When Bob Dylan whipped out an electric guitar at the Newport Folk Festival people fretted that the world had ended. Why the outrage? Maybe people were angry because they thought Dylan was waggling his thumb at the folk movement.
Folk, you see, isn’t like other kinds of music. To begin with, the artists who make it tend to be super-sincere. For their part, fans are fussy about what folk is and what folk isn’t. In particular, they’ve long been aghast at any hint of electric guitar. Hence, the uproar over Dylan’s new direction at Newport.
But what the folkies were forgetting was that electric guitars had long been integral to the blues scene, folk’s cousin once-removed. Moreover, Dylan had already been gnawing at the boundaries of the genre – lyrically, at least, he had by this stage started to move away from anything that could reasonably be called “folk”.
What Dylan also recognized was the role imperfection plays in great music. “If all instruments reproduced a perfect harmonic spectrum, we would live in a boring world. Sound means imperfection, and this imperfection is the beauty of musical instruments.” So said Bill Lawrence, long-time guitar and pickup designer at Fender. To an extent, however, Lawrence was merely scratching the surface. If you accept that imperfection has a place in the songwriting process, you are opening yourself to a lot of very interesting music. Underpinning much of the late-‘50s and early ‘60s folk boom, for example, was a notion that music could sway the world.
Thus, the squawky and “disarticulate” folk music that can be heard on the field recordings made by Alan Lomax and other collectors is given a civilising sheen in the folk music of the early ‘60s.
Folk music’s near obsession with how it is delivered dates back to this period. Technique started to acquire a reverential glow. Writing about Nick Drake, Joe Boyd marvels at the way he never seemed to fluff a note, each string perfectly struck, each hammer-on perfectly executed. Personally, I’ve always preferred a bit of dirt under the fingernails to that glassy perfectionism.
In the present day, there’s still a clear divide between folk traditionalists on the one hand, who continue to hanker after an idyllic world and the so-called "anti-folk" performers on the other who see the world in a more acerbic light. Sometimes, as in the case of a Jinx Lennon or an Acoustic Dan, their socialist-realist songwriting is underpinned by a rich layer of black humour – a quality that draws as much on English folk as on the American version. No wonder Lennon's latest album reminded me of nothing so much as The Fall, last of the great punk bands and always the group most likely to be writing about what was going on in your area, what was up on your street. Thirty odd years into his career Mark E. Smith still has the spleen to write a song like ‘Strange Town’, one of the most cogent portraits of modern existence in any ordinary community. Lennon really is merely following in the same tradition.

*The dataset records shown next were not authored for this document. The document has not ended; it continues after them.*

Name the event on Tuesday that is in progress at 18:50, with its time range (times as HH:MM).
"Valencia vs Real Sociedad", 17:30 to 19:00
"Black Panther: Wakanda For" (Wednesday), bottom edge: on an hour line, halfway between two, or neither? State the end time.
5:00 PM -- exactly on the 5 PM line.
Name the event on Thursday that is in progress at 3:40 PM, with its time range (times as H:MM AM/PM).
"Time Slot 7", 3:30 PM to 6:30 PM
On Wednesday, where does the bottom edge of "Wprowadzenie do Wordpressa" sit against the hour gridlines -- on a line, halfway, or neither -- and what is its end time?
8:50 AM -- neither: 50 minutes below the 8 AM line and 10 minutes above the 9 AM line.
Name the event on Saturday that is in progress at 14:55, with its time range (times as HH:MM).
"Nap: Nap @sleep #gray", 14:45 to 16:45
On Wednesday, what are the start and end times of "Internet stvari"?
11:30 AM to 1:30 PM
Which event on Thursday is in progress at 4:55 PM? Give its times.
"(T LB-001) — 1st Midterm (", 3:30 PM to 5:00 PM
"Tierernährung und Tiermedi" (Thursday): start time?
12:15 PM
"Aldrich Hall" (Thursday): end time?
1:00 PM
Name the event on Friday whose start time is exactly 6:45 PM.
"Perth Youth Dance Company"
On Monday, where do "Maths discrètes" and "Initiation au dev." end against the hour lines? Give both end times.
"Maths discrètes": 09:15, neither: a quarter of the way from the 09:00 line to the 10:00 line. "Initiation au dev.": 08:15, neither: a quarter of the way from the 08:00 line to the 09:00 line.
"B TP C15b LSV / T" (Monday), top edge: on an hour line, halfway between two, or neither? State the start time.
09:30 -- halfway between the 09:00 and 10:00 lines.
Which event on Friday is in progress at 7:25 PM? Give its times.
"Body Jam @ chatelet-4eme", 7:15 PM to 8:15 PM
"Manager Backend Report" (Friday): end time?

Such politics with a small ‘p’ contrasts with the idealism still evident in the likes of Neil Young, who continues to rail against social ills on a mass scale. I guess that what I'm ultimately trying to say is that, in order to communicate with people. folk needs to concentrate on its underlying message rather than falling into the Nick Drake trap of confusing style for substance. Let's hope the next generation of folk heroes stay true to this tradition.